───── Fragmento del texto
Así mismo, Moisés Pérez Coterillo afirmaba: “el acontecer político ha sido por
derecho propio el espectáculo del año”
[23]
,
idea con la que coincidía Alberto Miralles, quien destacaba la diferencia entre
el nivel de permisividad alcanzado por la prensa y el estricto control a que
seguía sometido el teatro; este autor comentaba lo sucedido en 1976 con El día que se descubrió el pastel, de
Martínez Mediero, obra que, en palabras de este autor, suponía “una feroz
dentellada al búnker que tan activo se mantenía por aquellas fechas”:
Pues bien, el espectáculo, que no tuvo
éxito, no alcanzó ningún grado de ofensiva crítica, siendo, sin embargo, más
virulento que Las hermanas de Búfalo Bill. ¿Por qué? Las
hermanas... pertenecía aún a una época de terror, donde la prensa estaba
excesivamente amordazada. Tras la muerte de Franco, los reductos franquistas
fueron sistemáticamente torpedeados con la “vista gorda” de un Gobierno atento
a ofrecer una nueva imagen. Días antes del estreno de El pastel..., el semanario El papus (14-2-76) publicó un número dedicado al
búnker, y en aquellas pocas páginas había más atrevimiento —y permiso— que en
todo nuestro espectáculo. Hasta caricaturas de Girón. Nosotros, con nuestra
impotencia inconsciente a cuestas (y 14 cortes de censura) teníamos que seguir
diciendo “hombre de las gafas oscuras” en vez de Empresario y poner un rosario
de tres kilos y cinco metros de diámetro a un personaje femenino para dar
pistas de su simbología eclesiástica. El rosario, por supuesto, lo suprimimos
en el ensayo general para censura. Cualquier lector de El papus que habiendo pagado por la
revista sus 35 pesetas, entrara en el Arlequín pagando 350, era absolutamente
previsible que encontrara la obra teatral con menos interés que las portadas,
sólo las portadas, de muchas de las revistas expuestas en los quioscos
callejeros
[24]
.
──────────
Para cada afirmación, di si concuerda con el fragmento sobre la censura teatral. Responde sí o no y cita literalmente las palabras del fragmento que lo deciden.
1. El día que se descubrió el pastel tuvo éxito.
2. El semanario El papus publicó un número dedicado al búnker días antes del estreno de El pastel.
3. El rosario se mantuvo en el ensayo general para censura.
Usa solo el fragmento para responder.
───── Registros proporcionados
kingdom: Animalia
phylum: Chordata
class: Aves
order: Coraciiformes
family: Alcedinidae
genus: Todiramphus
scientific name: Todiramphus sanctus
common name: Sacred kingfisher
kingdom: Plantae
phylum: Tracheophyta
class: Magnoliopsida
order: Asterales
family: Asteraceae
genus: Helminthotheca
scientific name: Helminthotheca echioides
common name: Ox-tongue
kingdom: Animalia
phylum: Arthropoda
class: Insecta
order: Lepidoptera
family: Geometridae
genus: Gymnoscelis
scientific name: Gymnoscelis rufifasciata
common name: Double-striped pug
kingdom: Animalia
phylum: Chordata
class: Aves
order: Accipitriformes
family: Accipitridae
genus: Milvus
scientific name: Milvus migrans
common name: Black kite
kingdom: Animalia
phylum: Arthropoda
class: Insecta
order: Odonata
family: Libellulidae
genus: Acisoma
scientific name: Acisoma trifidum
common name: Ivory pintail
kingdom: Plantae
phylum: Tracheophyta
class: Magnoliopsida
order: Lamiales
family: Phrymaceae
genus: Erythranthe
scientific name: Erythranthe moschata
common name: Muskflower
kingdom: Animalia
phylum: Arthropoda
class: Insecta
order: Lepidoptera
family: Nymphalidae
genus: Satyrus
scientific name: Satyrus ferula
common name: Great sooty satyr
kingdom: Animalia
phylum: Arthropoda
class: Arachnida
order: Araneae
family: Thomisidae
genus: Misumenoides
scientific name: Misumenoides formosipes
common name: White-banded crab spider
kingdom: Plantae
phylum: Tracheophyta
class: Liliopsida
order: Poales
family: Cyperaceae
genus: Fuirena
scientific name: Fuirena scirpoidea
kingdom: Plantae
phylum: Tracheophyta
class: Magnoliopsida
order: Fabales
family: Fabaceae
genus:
──────────
Respuesta:
1. No: «el espectáculo, que no tuvo éxito».
2. Sí: «Días antes del estreno de El pastel..., el semanario El papus (14-2-76) publicó un número dedicado al búnker».
3. No: «El rosario, por supuesto, lo suprimimos en el ensayo general para censura».